> [Excerpt]
# Always some right angle or the other

Q : Given an $n\times n$ grid and a set of at least $2n-1$ marked points on it, prove that you always end up with a right angle.

Proof : You can see that this number is optimal because of the following picture :

Fred’s very cute solution :

Let $S$ denote the set of marked points. We say a point $s\in S$ has a horizontal neighbour if you can find a $t(\neq s)\in S$ such that $s,t$ lie on one horizontal line on the grid. Similarly define when a point $s\in S$ has a vertical neighbour.

Now there are $n$ rows, so atmost $n-1$ points don’t have horizontal neighbours. Since there are $|S|=2n+r\geq 2n-1$ where $-1\leq r\leq n^2-2n$ marked points, there are atleast $|S|-(n-1)=(2n+r)+1-n=n+r+1\geq n$ points which DO have horizontal neighbours. Let $H$ denote the set of marked points with horizontal neighbours, so $|H|\geq n+r+1\geq n$.

Play a similar game and conclude that there are atleast $|S|+1-n=n+r+1\geq n$ points which DO have vertical neighbours. Let $V$ denote the set of marked points having vertical neighbours. So $|V|\geq n+r+1\geq n$.

Since $|S|=2n+r$ and $|V|+|H|=2n+2r+2$ and $2n+2r+2>2n+r$ because $r>-2$, $V\cap H\neq \emptyset$. So there is a point which has a horizontal AND a vertical neighbour and hence you get a right triangle !

Element position data:
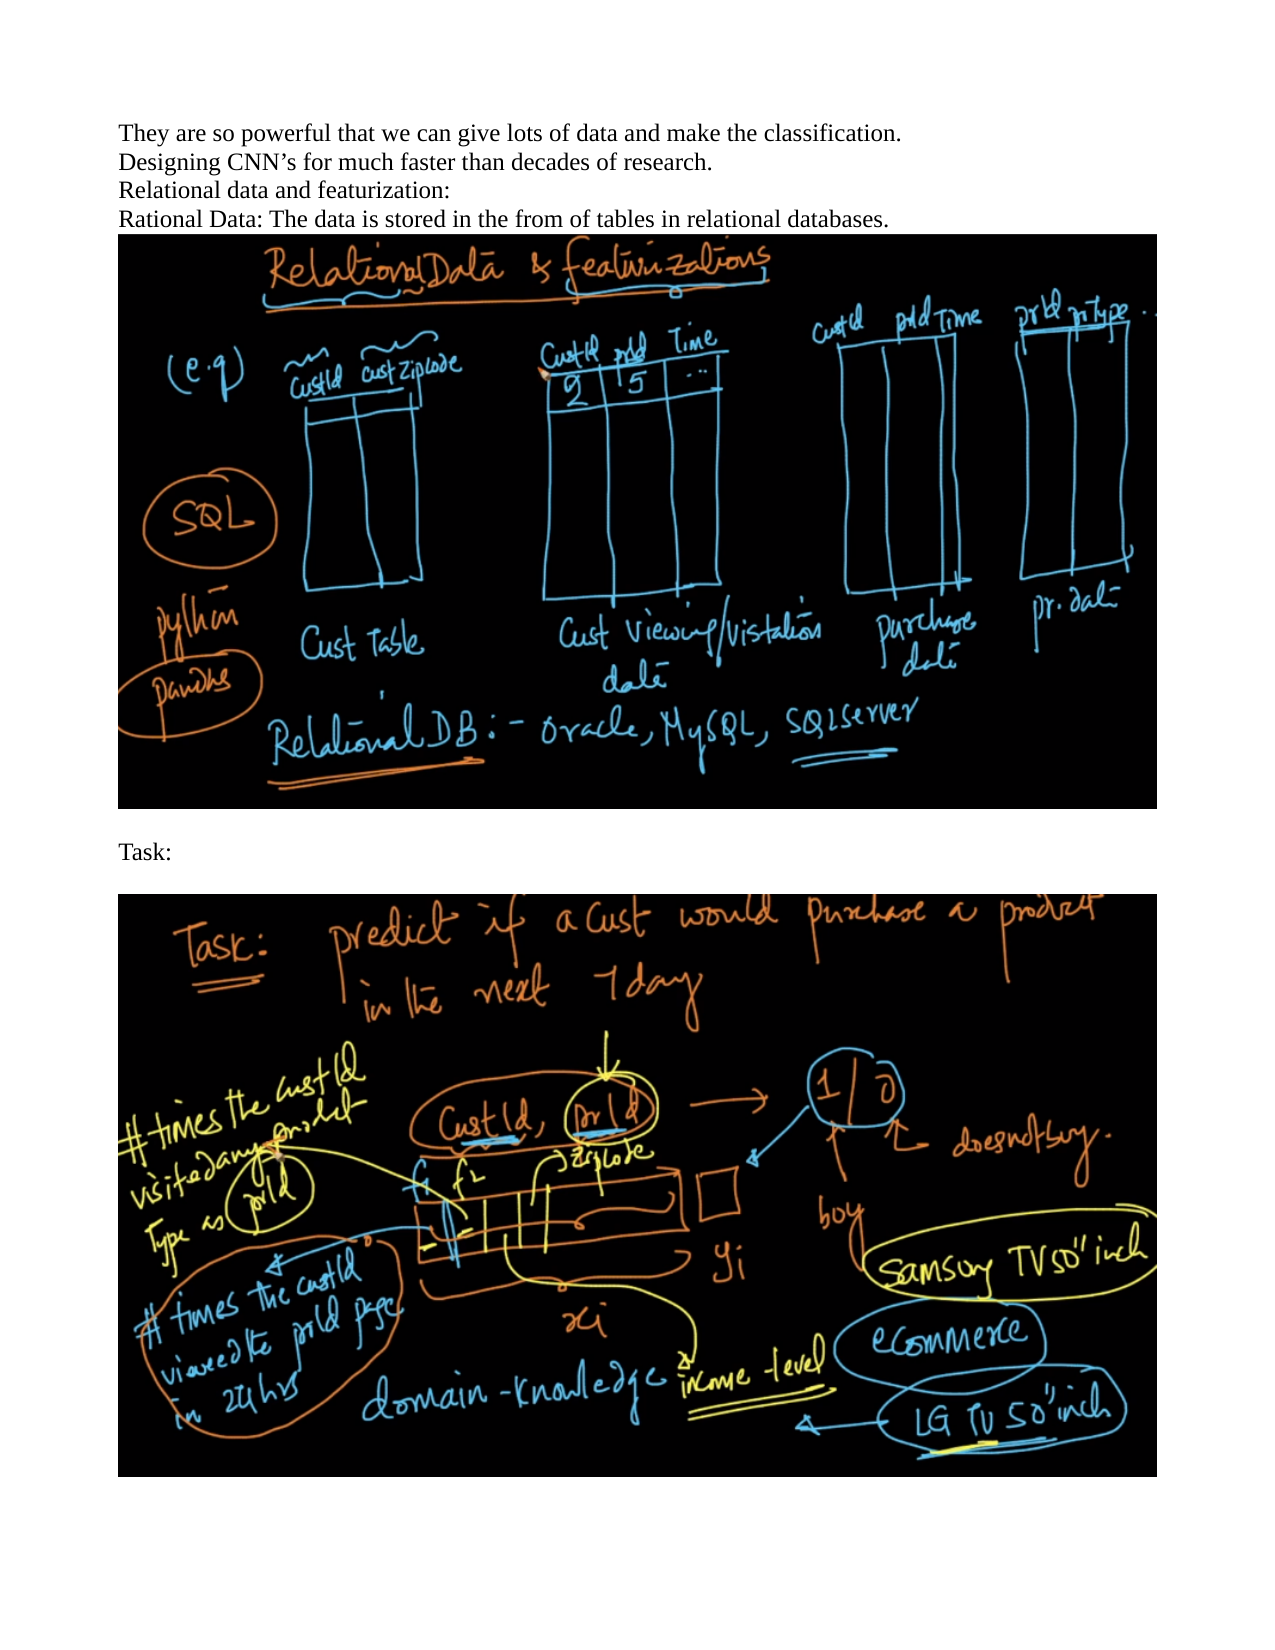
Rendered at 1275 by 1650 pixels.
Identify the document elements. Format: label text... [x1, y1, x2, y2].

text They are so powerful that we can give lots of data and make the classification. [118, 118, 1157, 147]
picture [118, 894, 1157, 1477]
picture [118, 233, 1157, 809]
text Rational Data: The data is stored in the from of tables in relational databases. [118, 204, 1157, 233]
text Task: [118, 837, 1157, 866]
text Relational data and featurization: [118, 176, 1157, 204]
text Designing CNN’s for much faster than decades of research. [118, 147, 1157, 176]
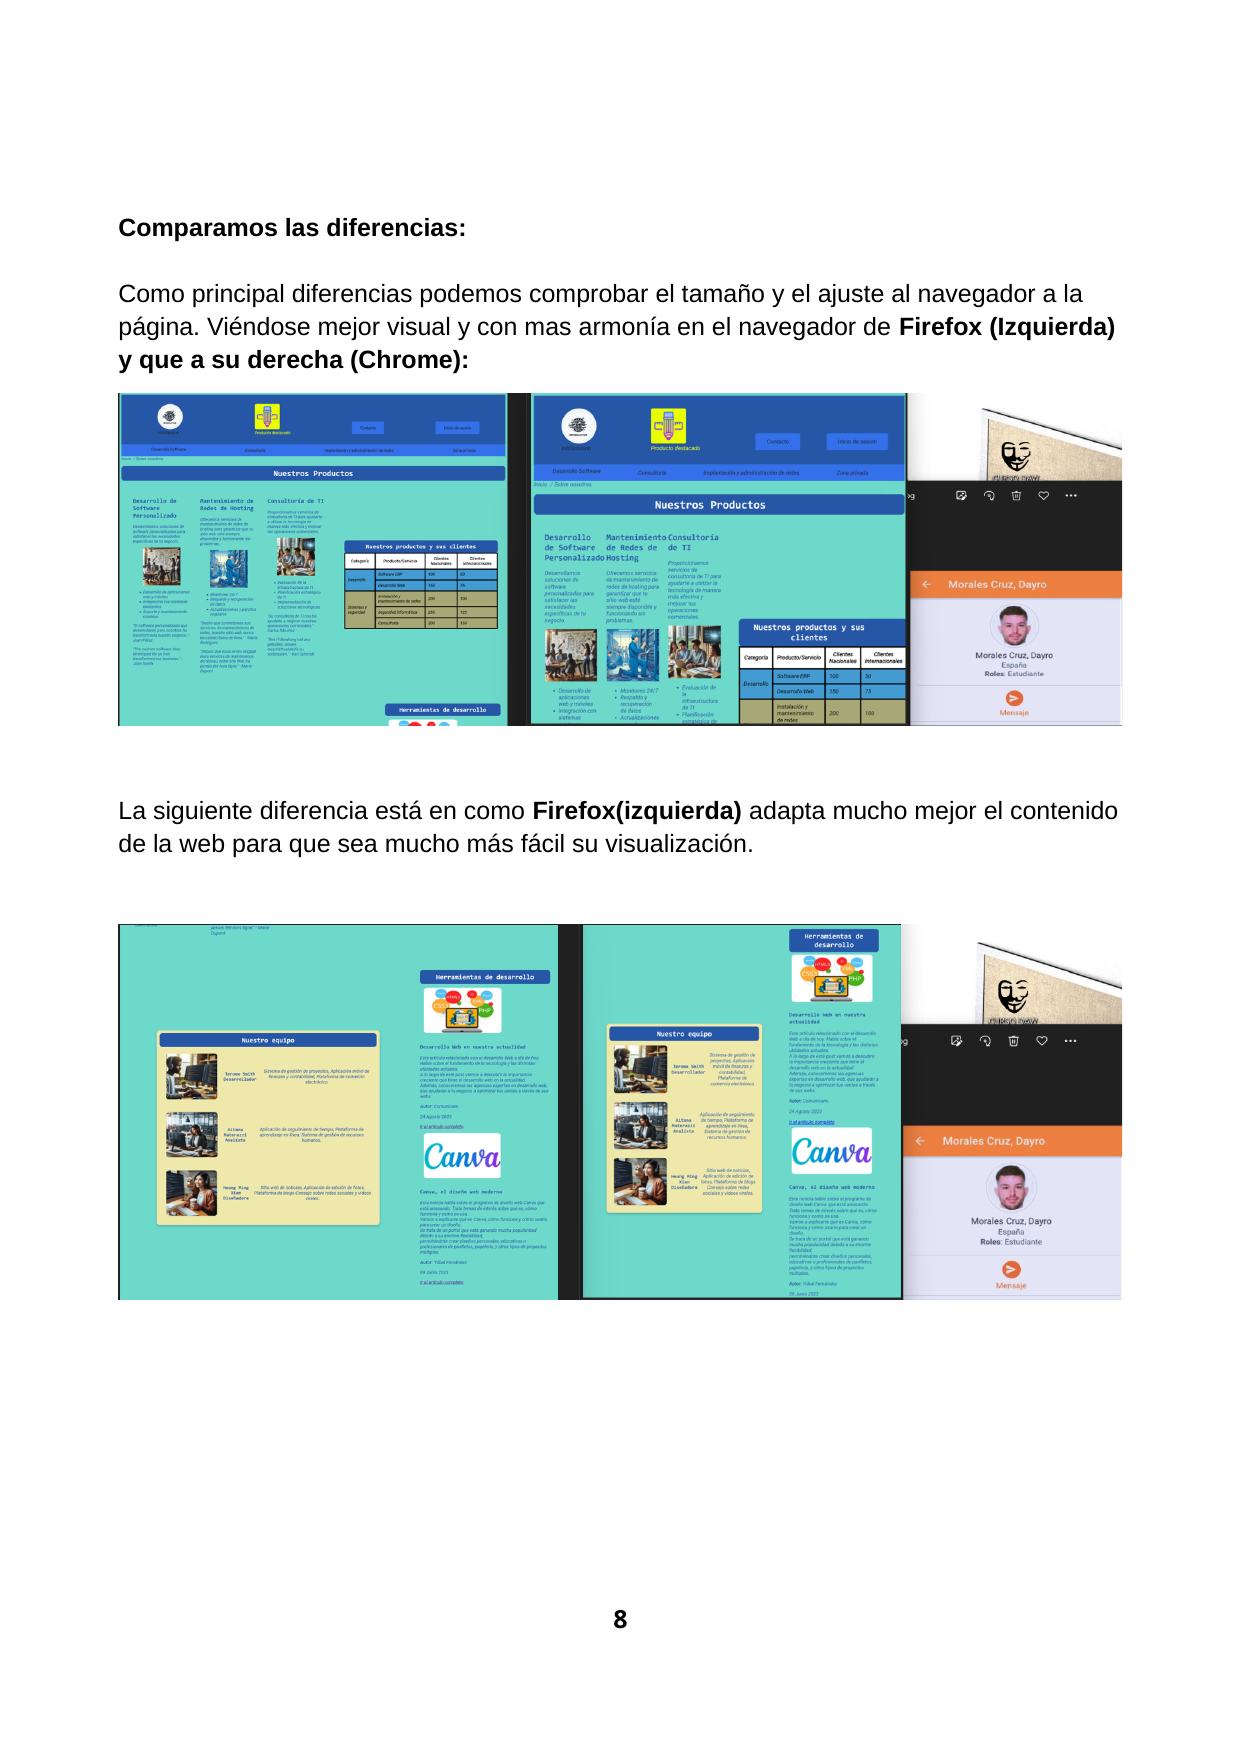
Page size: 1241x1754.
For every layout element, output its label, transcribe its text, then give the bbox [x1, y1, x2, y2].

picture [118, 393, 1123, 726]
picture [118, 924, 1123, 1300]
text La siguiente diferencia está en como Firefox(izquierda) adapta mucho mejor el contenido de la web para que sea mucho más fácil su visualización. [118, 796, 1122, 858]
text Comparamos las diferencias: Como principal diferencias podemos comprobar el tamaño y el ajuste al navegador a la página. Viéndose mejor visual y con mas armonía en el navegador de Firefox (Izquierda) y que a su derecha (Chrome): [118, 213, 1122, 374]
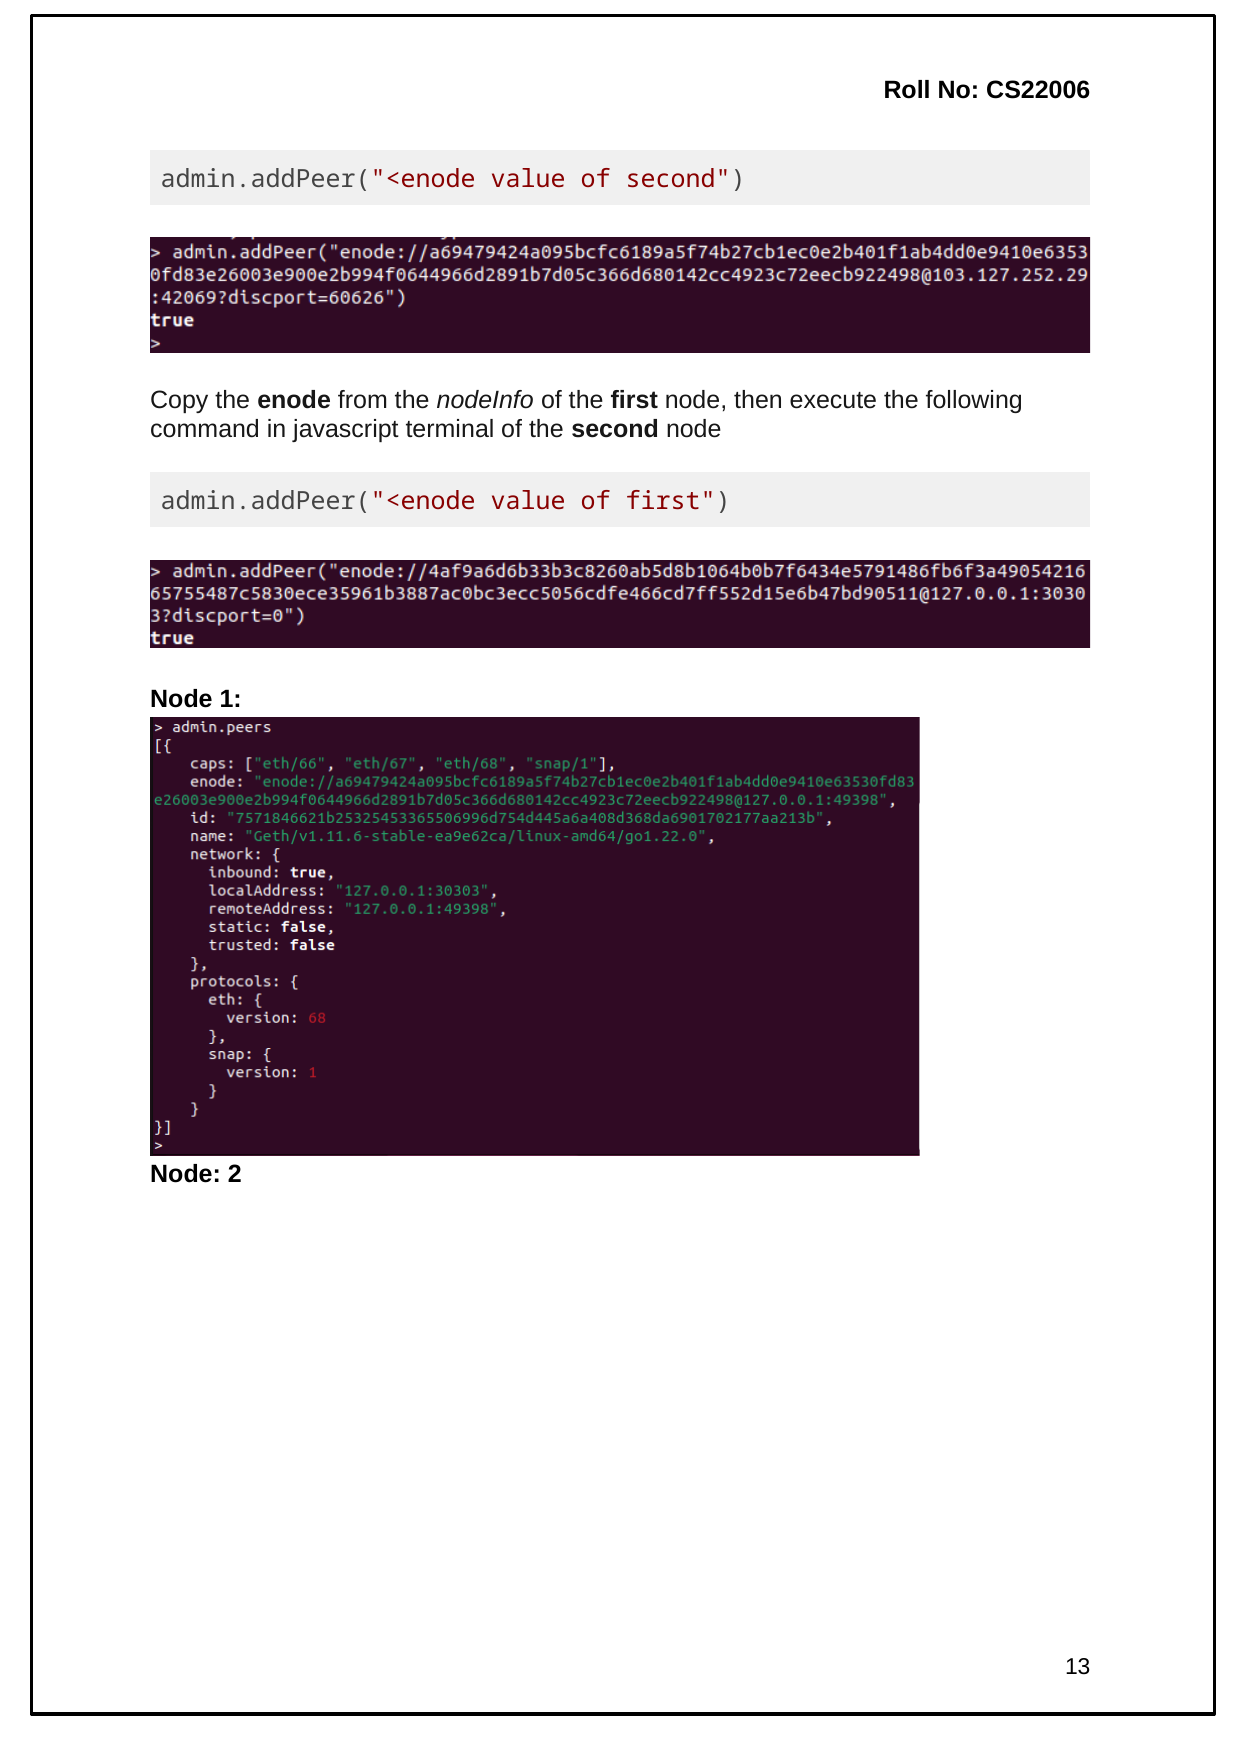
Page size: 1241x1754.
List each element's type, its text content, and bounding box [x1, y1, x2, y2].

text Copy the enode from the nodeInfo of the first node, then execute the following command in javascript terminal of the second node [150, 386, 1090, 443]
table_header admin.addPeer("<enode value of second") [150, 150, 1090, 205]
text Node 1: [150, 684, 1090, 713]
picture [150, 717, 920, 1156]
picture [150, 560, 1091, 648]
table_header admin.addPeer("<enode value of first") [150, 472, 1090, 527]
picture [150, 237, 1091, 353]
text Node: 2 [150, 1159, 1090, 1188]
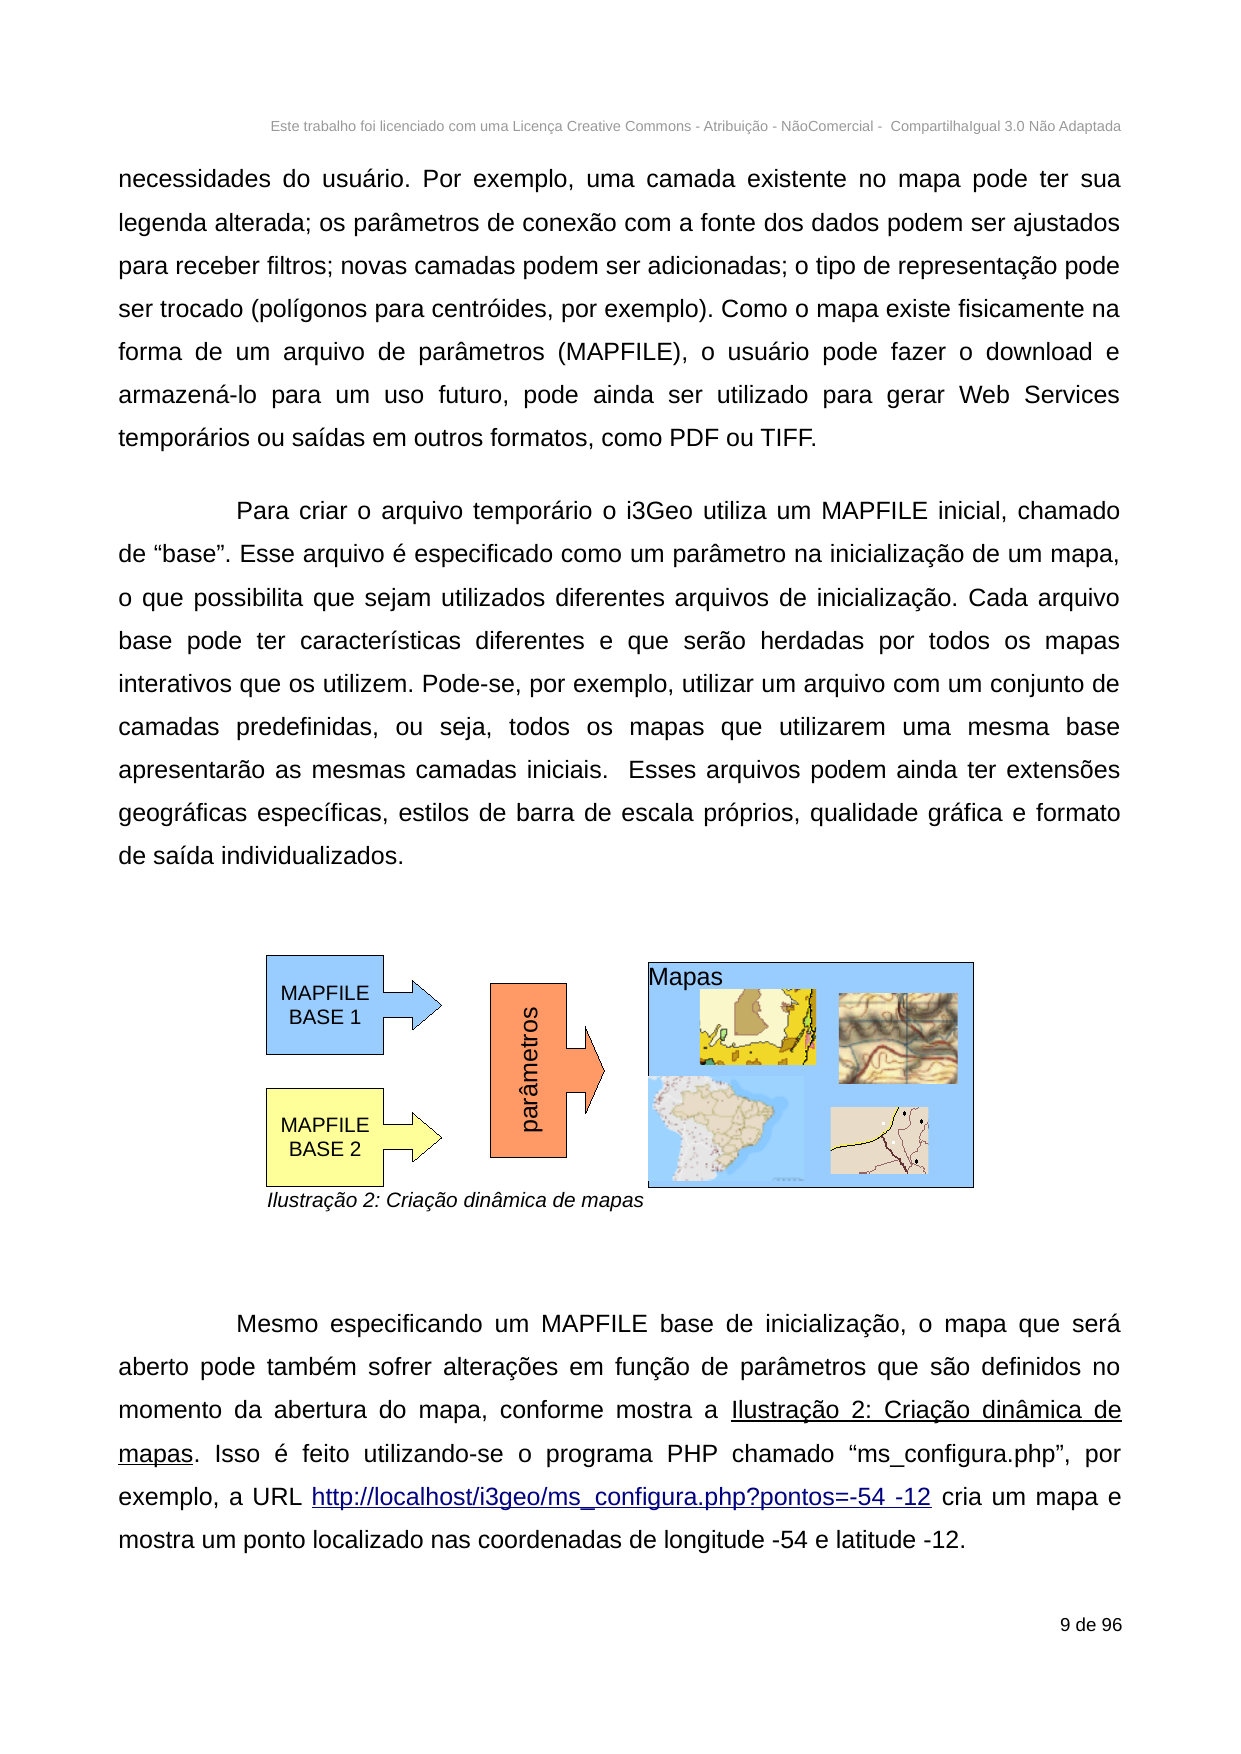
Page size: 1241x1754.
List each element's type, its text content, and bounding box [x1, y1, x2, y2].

> [Aim]
Please answer these questions about the grid proof:
1. What is the minimum number of marked points the problem requires?
2. What does the letter H denote?
3. What value does the proof give for |V|+|H|?

> [Answer to the task]
1. At least 2n−1 marked points.
2. The set of marked points that have horizontal neighbours.
3. 2n+2r+2.